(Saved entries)

┌──

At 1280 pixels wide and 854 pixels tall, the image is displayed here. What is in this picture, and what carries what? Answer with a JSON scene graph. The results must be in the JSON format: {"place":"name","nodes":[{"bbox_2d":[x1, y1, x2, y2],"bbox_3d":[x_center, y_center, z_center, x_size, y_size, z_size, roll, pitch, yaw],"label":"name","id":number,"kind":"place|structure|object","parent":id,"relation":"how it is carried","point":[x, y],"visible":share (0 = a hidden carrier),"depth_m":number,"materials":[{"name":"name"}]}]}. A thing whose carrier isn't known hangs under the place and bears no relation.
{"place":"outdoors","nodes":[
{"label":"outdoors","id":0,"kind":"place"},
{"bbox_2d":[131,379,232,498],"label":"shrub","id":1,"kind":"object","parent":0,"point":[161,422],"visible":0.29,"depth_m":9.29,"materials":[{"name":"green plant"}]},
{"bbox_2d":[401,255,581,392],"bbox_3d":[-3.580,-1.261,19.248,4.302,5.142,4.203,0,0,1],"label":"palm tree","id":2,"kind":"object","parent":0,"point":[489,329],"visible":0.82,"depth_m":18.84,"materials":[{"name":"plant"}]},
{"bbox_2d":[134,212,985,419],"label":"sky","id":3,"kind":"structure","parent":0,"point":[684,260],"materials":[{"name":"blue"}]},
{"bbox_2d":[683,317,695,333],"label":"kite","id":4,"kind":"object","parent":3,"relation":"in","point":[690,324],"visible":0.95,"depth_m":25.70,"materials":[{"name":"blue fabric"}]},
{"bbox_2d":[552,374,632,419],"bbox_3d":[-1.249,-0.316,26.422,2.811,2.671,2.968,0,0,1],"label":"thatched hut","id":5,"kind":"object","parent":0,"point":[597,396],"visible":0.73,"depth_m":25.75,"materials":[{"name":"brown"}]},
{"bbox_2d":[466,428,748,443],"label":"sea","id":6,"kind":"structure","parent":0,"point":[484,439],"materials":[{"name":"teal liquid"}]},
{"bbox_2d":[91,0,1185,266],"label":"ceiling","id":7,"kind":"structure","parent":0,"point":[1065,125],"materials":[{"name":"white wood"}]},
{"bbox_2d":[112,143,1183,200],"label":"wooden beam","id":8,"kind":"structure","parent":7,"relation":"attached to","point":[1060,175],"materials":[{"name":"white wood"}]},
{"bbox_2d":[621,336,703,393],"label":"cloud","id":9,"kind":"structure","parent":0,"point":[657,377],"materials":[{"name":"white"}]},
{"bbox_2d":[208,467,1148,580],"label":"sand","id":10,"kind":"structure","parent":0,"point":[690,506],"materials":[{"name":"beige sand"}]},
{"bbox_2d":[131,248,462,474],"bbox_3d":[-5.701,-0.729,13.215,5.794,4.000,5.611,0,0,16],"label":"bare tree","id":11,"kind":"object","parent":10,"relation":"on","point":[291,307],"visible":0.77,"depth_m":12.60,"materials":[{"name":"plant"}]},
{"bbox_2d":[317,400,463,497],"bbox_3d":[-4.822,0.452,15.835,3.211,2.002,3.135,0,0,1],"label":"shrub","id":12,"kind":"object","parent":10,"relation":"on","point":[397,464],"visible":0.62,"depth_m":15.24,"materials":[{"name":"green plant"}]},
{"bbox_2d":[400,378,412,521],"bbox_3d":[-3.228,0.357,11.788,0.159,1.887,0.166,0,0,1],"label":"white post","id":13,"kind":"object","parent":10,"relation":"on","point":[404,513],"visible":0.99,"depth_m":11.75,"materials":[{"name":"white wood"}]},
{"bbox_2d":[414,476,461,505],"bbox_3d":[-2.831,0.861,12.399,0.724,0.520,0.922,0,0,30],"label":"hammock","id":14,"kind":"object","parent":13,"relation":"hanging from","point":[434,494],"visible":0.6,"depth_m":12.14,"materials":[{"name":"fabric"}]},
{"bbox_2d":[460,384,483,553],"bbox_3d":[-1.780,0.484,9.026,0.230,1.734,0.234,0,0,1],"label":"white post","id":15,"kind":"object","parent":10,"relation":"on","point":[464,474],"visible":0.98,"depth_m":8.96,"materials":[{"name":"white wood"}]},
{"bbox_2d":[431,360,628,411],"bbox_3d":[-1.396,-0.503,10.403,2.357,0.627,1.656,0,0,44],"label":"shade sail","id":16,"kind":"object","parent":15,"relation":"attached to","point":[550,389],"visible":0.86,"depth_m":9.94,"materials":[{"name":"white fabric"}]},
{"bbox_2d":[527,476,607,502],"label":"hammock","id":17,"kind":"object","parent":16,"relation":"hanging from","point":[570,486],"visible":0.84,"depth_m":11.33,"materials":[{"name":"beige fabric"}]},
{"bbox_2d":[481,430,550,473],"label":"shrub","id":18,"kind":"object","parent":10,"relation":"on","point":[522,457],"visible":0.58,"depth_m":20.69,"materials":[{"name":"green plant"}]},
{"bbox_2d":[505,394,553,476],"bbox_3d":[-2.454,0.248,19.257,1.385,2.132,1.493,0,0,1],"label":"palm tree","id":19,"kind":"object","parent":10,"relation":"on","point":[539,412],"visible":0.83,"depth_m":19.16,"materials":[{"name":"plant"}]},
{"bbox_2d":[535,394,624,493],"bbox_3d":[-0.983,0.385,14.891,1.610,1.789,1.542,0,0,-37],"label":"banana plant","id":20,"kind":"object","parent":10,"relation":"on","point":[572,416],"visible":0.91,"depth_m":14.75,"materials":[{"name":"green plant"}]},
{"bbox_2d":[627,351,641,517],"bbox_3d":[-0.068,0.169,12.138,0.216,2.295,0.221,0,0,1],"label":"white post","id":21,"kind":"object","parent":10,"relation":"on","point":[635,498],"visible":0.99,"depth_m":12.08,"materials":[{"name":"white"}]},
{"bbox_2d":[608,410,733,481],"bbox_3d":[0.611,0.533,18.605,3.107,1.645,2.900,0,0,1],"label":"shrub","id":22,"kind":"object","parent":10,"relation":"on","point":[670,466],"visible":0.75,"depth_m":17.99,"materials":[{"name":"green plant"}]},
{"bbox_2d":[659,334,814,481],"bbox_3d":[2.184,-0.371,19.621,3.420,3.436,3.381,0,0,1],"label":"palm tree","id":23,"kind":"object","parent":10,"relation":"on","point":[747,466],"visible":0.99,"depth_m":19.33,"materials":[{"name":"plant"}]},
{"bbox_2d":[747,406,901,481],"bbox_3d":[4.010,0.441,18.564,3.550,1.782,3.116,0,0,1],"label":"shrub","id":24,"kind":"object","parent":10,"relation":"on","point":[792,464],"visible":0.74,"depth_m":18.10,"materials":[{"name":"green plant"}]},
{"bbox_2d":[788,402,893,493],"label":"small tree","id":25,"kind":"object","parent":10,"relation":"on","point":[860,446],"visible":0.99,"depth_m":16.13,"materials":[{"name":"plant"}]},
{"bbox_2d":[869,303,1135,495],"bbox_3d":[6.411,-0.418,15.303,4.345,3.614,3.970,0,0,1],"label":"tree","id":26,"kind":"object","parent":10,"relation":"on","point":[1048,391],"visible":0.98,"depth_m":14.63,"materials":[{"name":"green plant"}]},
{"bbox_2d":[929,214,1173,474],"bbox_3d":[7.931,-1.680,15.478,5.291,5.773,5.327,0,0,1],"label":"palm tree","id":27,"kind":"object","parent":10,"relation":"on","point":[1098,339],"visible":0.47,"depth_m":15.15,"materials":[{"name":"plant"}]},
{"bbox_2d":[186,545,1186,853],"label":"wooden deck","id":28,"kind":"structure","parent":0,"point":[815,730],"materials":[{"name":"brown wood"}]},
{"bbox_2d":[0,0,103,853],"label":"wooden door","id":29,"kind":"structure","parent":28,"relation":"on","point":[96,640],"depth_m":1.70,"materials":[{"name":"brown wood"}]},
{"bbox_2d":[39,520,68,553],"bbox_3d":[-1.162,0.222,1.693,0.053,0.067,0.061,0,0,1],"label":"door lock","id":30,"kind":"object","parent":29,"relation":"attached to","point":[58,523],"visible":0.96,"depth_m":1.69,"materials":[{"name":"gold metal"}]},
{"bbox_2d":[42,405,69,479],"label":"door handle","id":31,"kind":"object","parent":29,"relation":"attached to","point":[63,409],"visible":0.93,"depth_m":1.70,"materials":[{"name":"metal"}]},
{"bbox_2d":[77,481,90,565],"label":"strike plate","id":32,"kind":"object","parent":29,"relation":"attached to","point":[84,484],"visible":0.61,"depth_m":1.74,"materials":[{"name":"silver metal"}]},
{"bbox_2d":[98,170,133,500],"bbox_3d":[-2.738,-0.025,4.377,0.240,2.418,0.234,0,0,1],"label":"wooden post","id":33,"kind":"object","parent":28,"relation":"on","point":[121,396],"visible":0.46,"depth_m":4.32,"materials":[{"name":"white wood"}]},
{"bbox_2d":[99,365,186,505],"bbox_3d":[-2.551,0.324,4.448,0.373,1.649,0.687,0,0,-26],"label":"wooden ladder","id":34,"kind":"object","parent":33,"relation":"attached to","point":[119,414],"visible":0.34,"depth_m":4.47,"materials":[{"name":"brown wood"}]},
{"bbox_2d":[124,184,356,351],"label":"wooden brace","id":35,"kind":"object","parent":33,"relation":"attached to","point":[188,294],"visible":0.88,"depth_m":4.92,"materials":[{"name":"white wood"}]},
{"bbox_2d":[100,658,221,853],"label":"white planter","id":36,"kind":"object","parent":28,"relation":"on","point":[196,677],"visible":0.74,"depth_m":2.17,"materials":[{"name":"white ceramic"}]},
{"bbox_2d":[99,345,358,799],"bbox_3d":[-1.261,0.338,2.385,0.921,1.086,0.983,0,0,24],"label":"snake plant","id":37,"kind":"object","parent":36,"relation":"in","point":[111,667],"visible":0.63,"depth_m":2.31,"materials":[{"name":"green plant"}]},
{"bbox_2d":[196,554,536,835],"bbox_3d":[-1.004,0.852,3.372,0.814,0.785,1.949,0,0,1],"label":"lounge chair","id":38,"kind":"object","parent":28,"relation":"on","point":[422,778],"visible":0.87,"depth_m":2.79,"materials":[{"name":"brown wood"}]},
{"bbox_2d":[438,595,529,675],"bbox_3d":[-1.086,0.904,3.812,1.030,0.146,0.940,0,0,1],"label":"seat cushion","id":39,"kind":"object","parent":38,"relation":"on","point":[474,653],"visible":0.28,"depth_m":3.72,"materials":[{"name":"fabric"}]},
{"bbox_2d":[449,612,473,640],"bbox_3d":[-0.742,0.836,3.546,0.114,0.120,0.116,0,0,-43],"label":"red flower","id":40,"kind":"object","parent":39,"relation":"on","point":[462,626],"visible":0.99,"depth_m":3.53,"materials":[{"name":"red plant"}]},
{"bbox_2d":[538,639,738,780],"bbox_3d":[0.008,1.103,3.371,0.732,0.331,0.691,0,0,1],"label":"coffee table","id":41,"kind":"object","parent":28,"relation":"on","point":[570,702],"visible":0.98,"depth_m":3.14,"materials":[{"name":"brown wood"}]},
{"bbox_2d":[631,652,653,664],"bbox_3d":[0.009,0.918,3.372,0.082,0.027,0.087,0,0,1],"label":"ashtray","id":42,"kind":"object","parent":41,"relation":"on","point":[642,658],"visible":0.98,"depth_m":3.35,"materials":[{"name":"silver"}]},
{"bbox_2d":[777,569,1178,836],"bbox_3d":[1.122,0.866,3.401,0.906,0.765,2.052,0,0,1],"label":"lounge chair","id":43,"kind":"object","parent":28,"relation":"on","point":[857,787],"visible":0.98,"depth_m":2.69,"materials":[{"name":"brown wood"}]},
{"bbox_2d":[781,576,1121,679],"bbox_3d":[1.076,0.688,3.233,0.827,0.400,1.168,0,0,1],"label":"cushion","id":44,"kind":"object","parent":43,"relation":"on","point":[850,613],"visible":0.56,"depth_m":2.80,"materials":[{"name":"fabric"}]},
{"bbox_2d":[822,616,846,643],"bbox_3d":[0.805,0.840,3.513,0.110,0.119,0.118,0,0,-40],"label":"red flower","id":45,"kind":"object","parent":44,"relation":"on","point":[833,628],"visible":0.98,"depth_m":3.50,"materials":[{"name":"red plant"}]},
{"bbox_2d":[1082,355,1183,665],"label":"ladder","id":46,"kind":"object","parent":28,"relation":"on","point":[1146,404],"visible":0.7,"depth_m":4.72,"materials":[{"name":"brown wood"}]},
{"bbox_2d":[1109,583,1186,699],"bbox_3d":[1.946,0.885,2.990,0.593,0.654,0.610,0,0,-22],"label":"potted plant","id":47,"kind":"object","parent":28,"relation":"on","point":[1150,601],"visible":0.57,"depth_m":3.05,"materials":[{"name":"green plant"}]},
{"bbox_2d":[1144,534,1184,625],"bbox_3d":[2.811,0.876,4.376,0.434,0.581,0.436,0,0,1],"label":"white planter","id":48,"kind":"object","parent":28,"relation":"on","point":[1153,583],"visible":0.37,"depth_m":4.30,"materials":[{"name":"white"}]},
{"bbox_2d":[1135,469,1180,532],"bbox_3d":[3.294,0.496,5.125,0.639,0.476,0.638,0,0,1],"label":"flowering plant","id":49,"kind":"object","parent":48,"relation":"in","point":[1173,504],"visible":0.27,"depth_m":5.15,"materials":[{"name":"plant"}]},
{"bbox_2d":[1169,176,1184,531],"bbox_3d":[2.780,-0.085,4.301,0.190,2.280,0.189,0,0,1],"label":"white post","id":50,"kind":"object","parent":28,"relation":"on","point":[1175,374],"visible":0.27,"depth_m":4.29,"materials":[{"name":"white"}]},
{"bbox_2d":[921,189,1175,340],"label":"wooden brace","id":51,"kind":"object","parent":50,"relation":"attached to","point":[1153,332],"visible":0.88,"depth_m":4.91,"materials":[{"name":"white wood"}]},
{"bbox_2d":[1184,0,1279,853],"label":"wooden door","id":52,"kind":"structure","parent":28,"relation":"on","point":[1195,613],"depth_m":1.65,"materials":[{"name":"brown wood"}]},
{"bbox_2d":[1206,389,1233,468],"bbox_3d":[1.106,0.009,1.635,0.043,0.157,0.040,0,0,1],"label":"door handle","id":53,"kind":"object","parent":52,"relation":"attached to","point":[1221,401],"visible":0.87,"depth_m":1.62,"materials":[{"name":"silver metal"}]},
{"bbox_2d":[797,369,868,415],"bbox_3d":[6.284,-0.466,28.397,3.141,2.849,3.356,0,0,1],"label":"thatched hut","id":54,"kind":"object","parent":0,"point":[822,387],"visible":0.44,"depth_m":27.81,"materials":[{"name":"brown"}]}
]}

└──

» **EXERCISE DETAILS**
Copy whichever lines of the records above contain the word "outdoors".

» **TASK SOLUTION**
{"place":"outdoors","nodes":[
{"label":"outdoors","id":0,"kind":"place"},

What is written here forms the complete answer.